Signal CEO Moxie Marlinspike Got His Hands on a Cellebrite Device signal.org

Moxie Marlinspike of Signal recently got his hands on a Cellebrite device and analyzed it from a security practices perspective. From what I understand, this is the first time an investigation into these devices has been made public, and it is not good for Cellebrite.

I wanted to focus on a specific claim in this piece:

Also of interest, the installer for Physical Analyzer contains two bundled MSI installer packages named AppleApplicationsSupport64.msi and AppleMobileDeviceSupport6464.msi. These two MSI packages are digitally signed by Apple and appear to have been extracted from the Windows installer for iTunes version 12.9.0.167.

[…]

It seems unlikely to us that Apple has granted Cellebrite a license to redistribute and incorporate Apple DLLs in its own product, so this might present a legal risk for Cellebrite and its users.

I reached out to Cellebrite earlier today with questions about this claim and have not heard back. I will update this post if I get a response. While I wait, I think it is noteworthy that Apple has used Cellebrite devices to copy iPhone data in its stores. I do not know if Apple remains a Cellebrite customer, though I have asked.

Marlinspike also hints at theoretical retaliatory measures:

Given the number of opportunities present, we found that it’s possible to execute arbitrary code on a Cellebrite machine simply by including a specially formatted but otherwise innocuous file in any app on a device that is subsequently plugged into Cellebrite and scanned. There are virtually no limits on the code that can be executed.

[…]

In completely unrelated news, upcoming versions of Signal will be periodically fetching files to place in app storage. These files are never used for anything inside Signal and never interact with Signal software or data, but they look nice, and aesthetics are important in software. […]
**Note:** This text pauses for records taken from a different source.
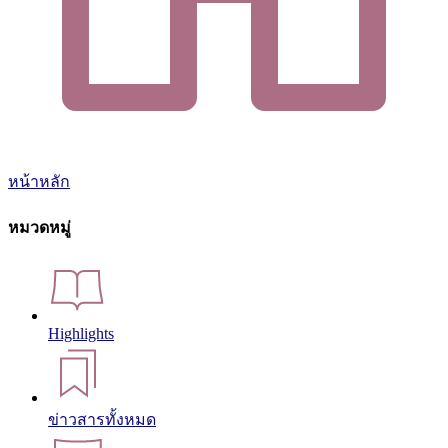
หน้าหลัก
หมวดหมู่
Highlights
ข่าวสารทั้งหมด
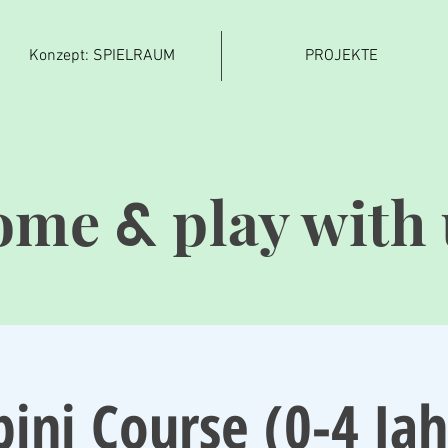
Konzept: SPIELRAUM
PROJEKTE
ome
play with 
&
ini Course (0-4 Jah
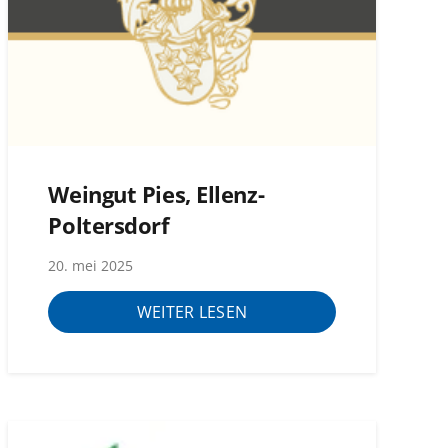
Weingut Pies, Ellenz-
Poltersdorf
20. mei 2025
WEITER LESEN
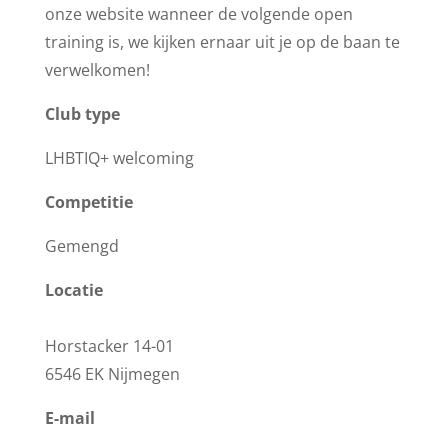
onze website wanneer de volgende open
training is, we kijken ernaar uit je op de baan te
verwelkomen!
Club type
LHBTIQ+ welcoming
Competitie
Gemengd
Locatie
Horstacker 14-01
6546 EK Nijmegen
E-mail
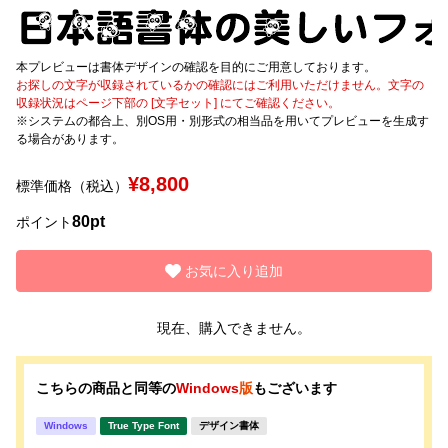
文字種類
本プレビューは書体デザインの確認を目的にご用意しております。
お探しの文字が収録されているかの確認にはご利用いただけません。文字の
収録状況はページ下部の [文字セット] にてご確認ください。
※システムの都合上、別OS用・別形式の相当品を用いてプレビューを生成す
価格帯
る場合があります。
〜
¥8,800
標準価格（税込）
80pt
ポイント
リセット
検索
お気に入り追加
現在、購入できません。
こちらの商品と同等の
Windows
版
もございます
Windows
True Type Font
デザイン書体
This is a cute idea but I am concerned about its repercussions if it were carried out which, for legal reasons, I imagine is unlikely. Law enforcement and intelligence agencies around the world are already itching to weaken encryption. Do we want a messaging service taunting them for a cheap laugh? If the purpose is to weaken evidence extracted by Cellebrite devices by introducing chaff into the system it is again not something I am sure is desirable for maintaining the legality and ready availability of strong encryption.

Marlinspike leads his post by listing the many countries with dubious human rights records that Cellebrite counts as customers. This is the part that does not sit right with me about private exploit marketplaces. I am grateful that they exist because they give law enforcement a way, with a warrant, to crack devices that does not require eliminating encryption or deliberately adding a back door. I do not like that private companies have different standards of accountability than state-run organizations.

To be very clear: I am not arguing that I would prefer that police forces began collecting zero-days, nor that intelligence agencies have a good record for following the law, nor that operating only within democratic countries would guarantee lawful and just use. But it is concerning to see companies like Cellebrite selling their services in jurisdictions where they are being used to further policies ranging from the oppressive to the authoritarian. If we are to have a private marketplace for vulnerabilities — and I do not realistically see it going anywhere — there must be greater incentives for ethical sales and responsible disclosure.